Texto mostrado:
━━━━

Los edificios, que nunca se terminaron, pertenecen a Cusezar, una de las constructoras más reconocidas del país. Allí quedaron: como promesa detenida, como esqueleto de una idea que jamás se convirtió en hogar. Más de 300 familias invirtieron en esos muros. Muchas vieron sus ahorros transformarse en rejas cerradas y vigilantes mudos. Otras recibieron su dinero de vuelta, años después, sin intereses, sin explicaciones suficientes. Algunas aún esperan.

La historia es antigua, aunque parezca reciente. En 1988 se aprobó un proyecto para urbanizar ese rincón de Bogotá. Diez años después, en 1997, se definió un plano: dónde irían los parques, las zonas verdes, y sobre todo, por dónde pasaría una autopista llamada avenida El Cortijo, diseñada para conectar la ciudad con la Avenida Longitudinal de Occidente. Como casi todas las avenidas prometidas en esta capital, esa tampoco se construyó.

Pasaron los años, las administraciones, los planes. En 2014, Cusezar vio en ese lote no una autopista sino una oportunidad: vendió departamentos. Mónaco tendría 48 apartamentos pequeños. San Remo, 384 unidades más grandes, distribuidas en tres torres con gimnasio, salón infantil y todo eso que sirve para imaginarse una vida plena entre el encierro. Se vendieron. Se firmaron promesas de compraventa. Se empezó a construir.

━━━━

Ejercicio propuesto a:
Determina cuántas líneas del listado contienen la cadena "fontname", teniendo en cuenta las mayúsculas y minúsculas, y responde únicamente con el número.

Datos proporcionados:
━━━━

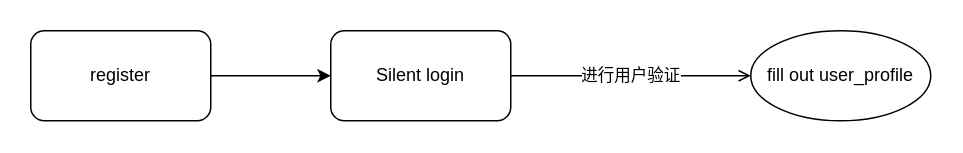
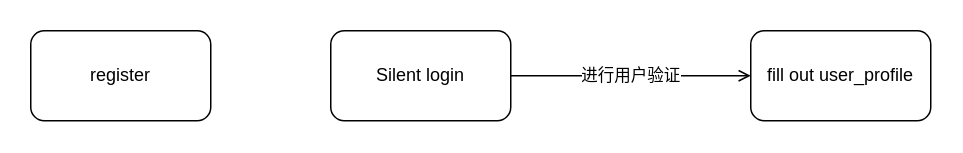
  <mxCell id="0" />
  <mxCell id="1" parent="0" />
- <mxCell id="2" value="" style="edgeStyle=orthogonalEdgeStyle;rounded=0;orthogonalLoop=1;jettySize=auto;html=1;" edge="1" parent="1" source="3" target="5"><mxGeometry relative="1" as="geometry" /></mxCell>
  <mxCell id="3" value="register" style="rounded=1;whiteSpace=wrap;html=1;" vertex="1" parent="1"><mxGeometry x="20" y="20" width="120" height="60" as="geometry" /></mxCell>
  <mxCell id="4" value="进行用户验证" style="edgeStyle=orthogonalEdgeStyle;rounded=0;orthogonalLoop=1;jettySize=auto;html=1;endArrow=open;" edge="1" parent="1" source="5" target="6"><mxGeometry relative="1" as="geometry"><mxPoint as="offset" /></mxGeometry></mxCell>
  <mxCell id="5" value="Silent login" style="rounded=1;whiteSpace=wrap;html=1;" vertex="1" parent="1"><mxGeometry x="220" y="20" width="120" height="60" as="geometry" /></mxCell>
- <mxCell id="6" value="fill out user_profile" style="ellipse;whiteSpace=wrap;html=1;" vertex="1" parent="1"><mxGeometry x="500" y="20" width="120" height="60" as="geometry" /></mxCell>
+ <mxCell id="6" value="fill out user_profile" style="whiteSpace=wrap;html=1;rounded=1;" vertex="1" parent="1"><mxGeometry x="500" y="20" width="120" height="60" as="geometry" /></mxCell>
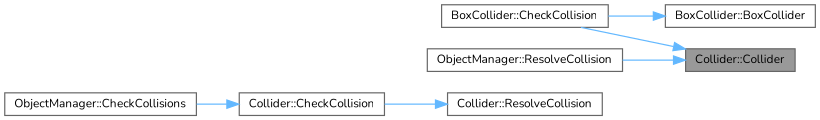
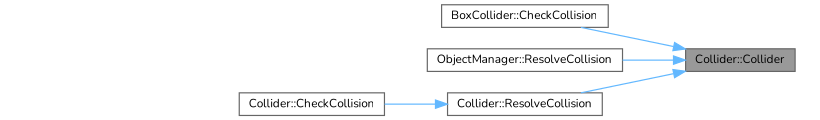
  digraph {
    fontname=Nunito
    rankdir=RL
    node [color=grey40 fillcolor=white fontname=Nunito fontsize=10 shape=box style=filled]
    edge [color=steelblue1 dir=back fontname=Nunito fontsize=10 labelfontname=Helvetica labelfontsize=10 style=solid]
    n1 [color=gray40 fillcolor=grey60 fontcolor=black height=0.2 label="Collider::Collider" width=0.4]
    n2 [height=0.2 label="BoxCollider::CheckCollision" width=0.4]
    n3 [height=0.2 label="ObjectManager::ResolveCollision" width=0.4]
    n4 [height=0.2 label="Collider::ResolveCollision" width=0.4]
-   n5 [height=0.2 label="BoxCollider::BoxCollider" width=0.4]
    n6 [height=0.2 label="Collider::CheckCollision" width=0.4]
-   n7 [height=0.2 label="ObjectManager::CheckCollisions" width=0.4]
    n1 -> n2
    n1 -> n3
+   n1 -> n4
    n4 -> n6
-   n5 -> n2
-   n6 -> n7
  }
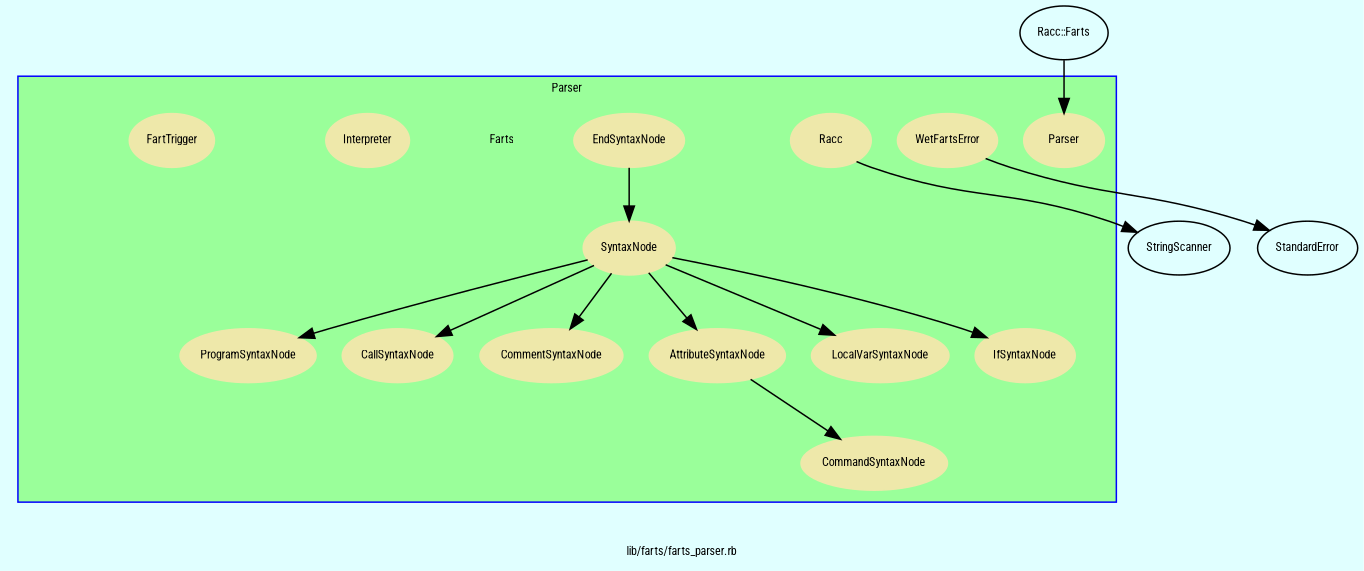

━━━━

Ejercicio propuesto b:
Reescribe el fragmento del texto sobre los edificios de Cusezar que empieza en las palabras "La historia es" y termina después de "tampoco se construyó.", sustituyendo "Bogotá" por "Medellín".

Resultado a:
3

Resultado b:
La historia es antigua, aunque parezca reciente. En 1988 se aprobó un proyecto para urbanizar ese rincón de Medellín. Diez años después, en 1997, se definió un plano: dónde irían los parques, las zonas verdes, y sobre todo, por dónde pasaría una autopista llamada avenida El Cortijo, diseñada para conectar la ciudad con la Avenida Longitudinal de Occidente. Como casi todas las avenidas prometidas en esta capital, esa tampoco se construyó.